= Master Instructor Continuing Education Program =

Official MICEP Logo

The Master Instructor Continuing Education Program (MICEP) is the world's largest voluntary accreditation program for aviation educators and is based on advanced professional standards and peer review. The program is administered by Master Instructors LLC of Longmont, Colorado, and is open to all qualified aviation educators regardless of their other affiliations. MICEP designations identify and recognize educators who have demonstrated an ongoing commitment to excellence and professional growth in, as well as service to, the aviation community.

Accreditations are valid for 24 calendar months and are renewable based on documenting activity in five broad, aviation-related categories: Educator, Service to the Aviation Community, Creator of Media, Continuing Education, and Participant. MICEP is approved for credit under the FAA WINGS Pilot Proficiency Program, and can be used to renew an unexpired flight instructor certificate.

==Designations==

- Master Aviation Educator (MAE)
- Master Certificated Flight Instructor (MCFI)
- Master Certificated Flight Instructor-Aerobatic (MCFI-A)
- Master Certificated Flight Instructor-Helicopter (MCFI-H)
- Master Ground Instructor (MGI)
- Master Instructor Emeritus (MIE)

==Designees==
According to the General Aviation Awards Program, from 1998 through 2014, 25 of the 31 combined national winners in the Certificated Flight Instructor of the Year and the FAA Safety Team Representative of the Year categories were MICEP designees.

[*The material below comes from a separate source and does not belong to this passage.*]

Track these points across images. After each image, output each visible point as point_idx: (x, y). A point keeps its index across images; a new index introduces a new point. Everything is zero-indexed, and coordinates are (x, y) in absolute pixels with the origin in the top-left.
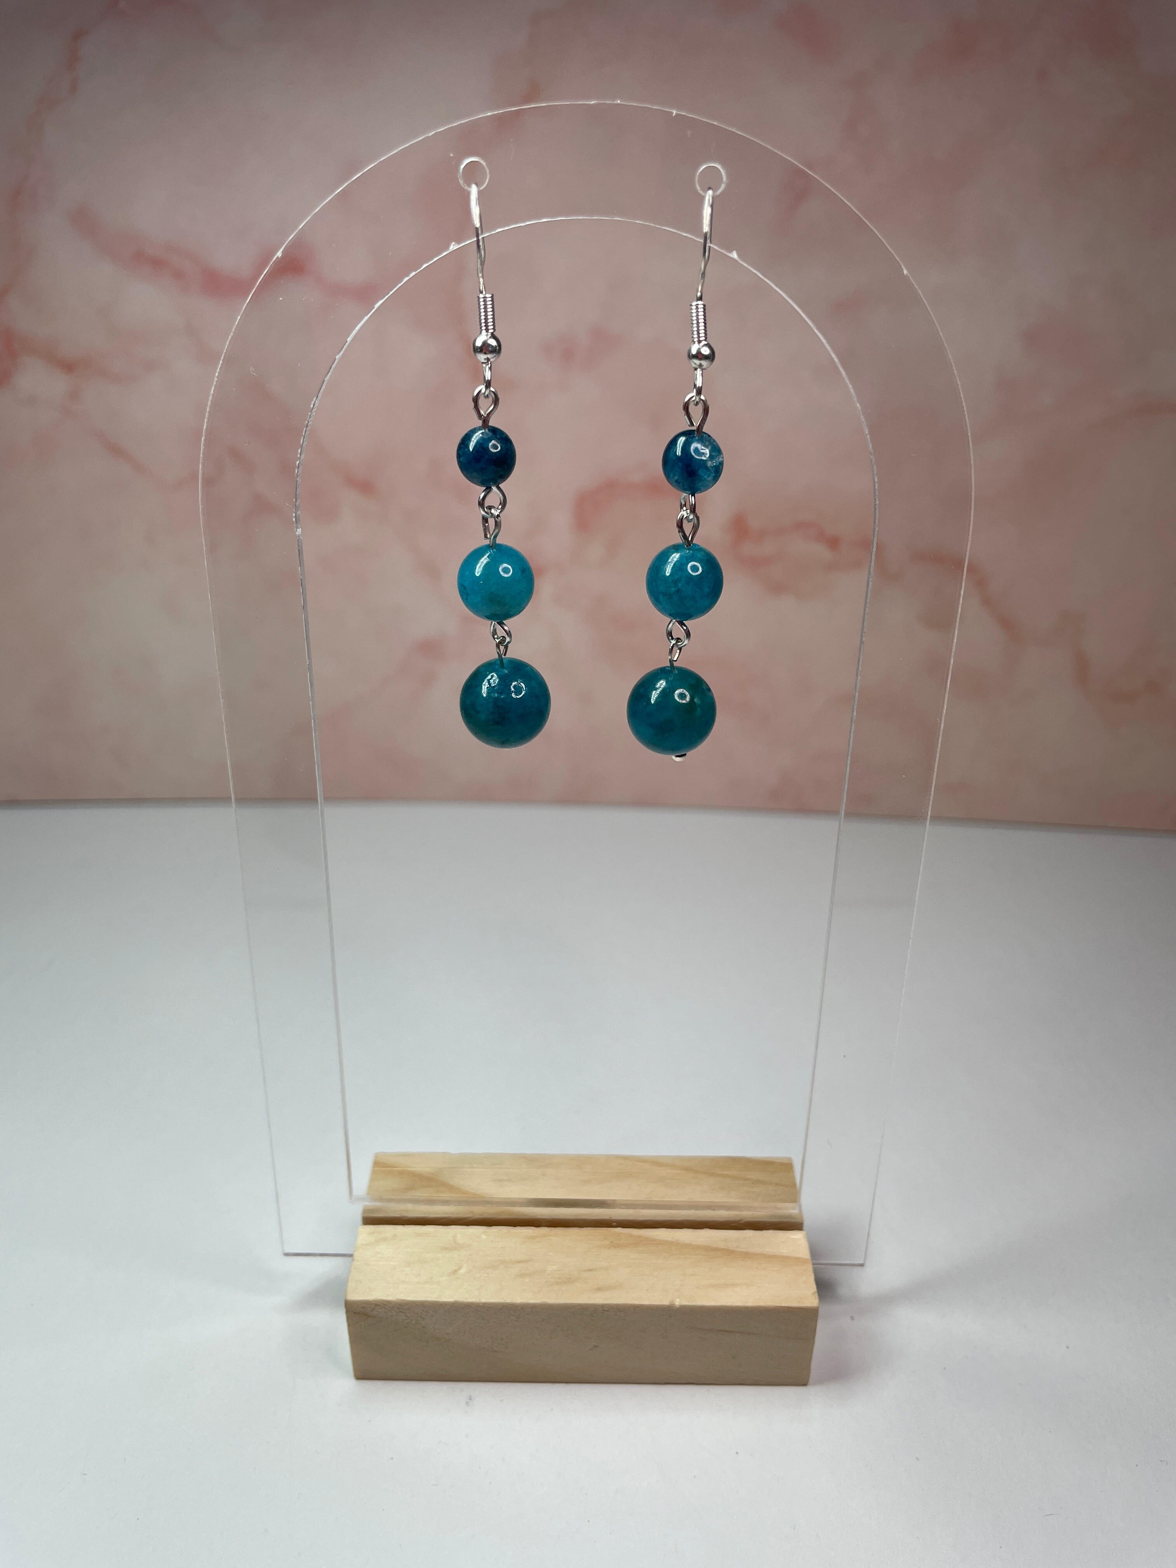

In a survey of designees, the majority of program participants reported a corresponding 10–40 percent increase in income as a result of their MICEP designation.

==Derivative programs==
MICEP was the first such accreditation program for aviation educators. The program's underlying principles coupled with its success have been the model for at least two other similar programs. The Soaring Society of America (SSA), for example, instituted a Master Instructor Cross-Country Program "in response to member demands for better access to cross country instruction". A program offered by the National Association of Flight Instructors (NAFI) draws heavily on MICEP's original concepts, formatting, and in many cases, even its wording. In contrast to the derivatives, membership in a particular organization is not a prerequisite to apply for a MICEP designation.

==History==
In 1995, longtime aviation educators JoAnn and Sandy Hill initiated research, development, and vetting of the Master Instructor Continuing Education Program. At the time, the Hills were also serving as volunteer board members with NAFI.

MICEP was launched in 1997 through NAFI, allegedly under a non-exclusive, royalty-free, implied license with the Hills. Under a separate agreement, the Hills received a portion of application fees collected by NAFI as nominal compensation for administering the program as well as reimbursement of administrative costs.

Since its debut in 1997, the Hills had continuously administered, improved, and expanded MICEP. In early 2009, the Hills severed their ties and terminated the implied license with NAFI. The Hills then formed Master Instructors LLC to provide the "autonomy and independence to ensure the continued development and integrity of the Master Instructor Program".

After failed attempts to get NAFI to cease its alleged continued misappropriation of the Hills' intellectual property, a copyright infringement lawsuit was filed against that organization.

A year after filing the copyright infringement lawsuit, the Hills agreed to dismiss the case in 2010, citing among other things that they felt "vindicated by the response of the marketplace to our program. Moreover, events of the last year have simply rendered many of our concerns irrelevant to the continued prosecution of our case."

MICEP transitioned in 2013 to an Internet-based application and review process automated using Fluidreview's online application management system. The program's web presence was enhanced with an overhaul of its web and social media sites.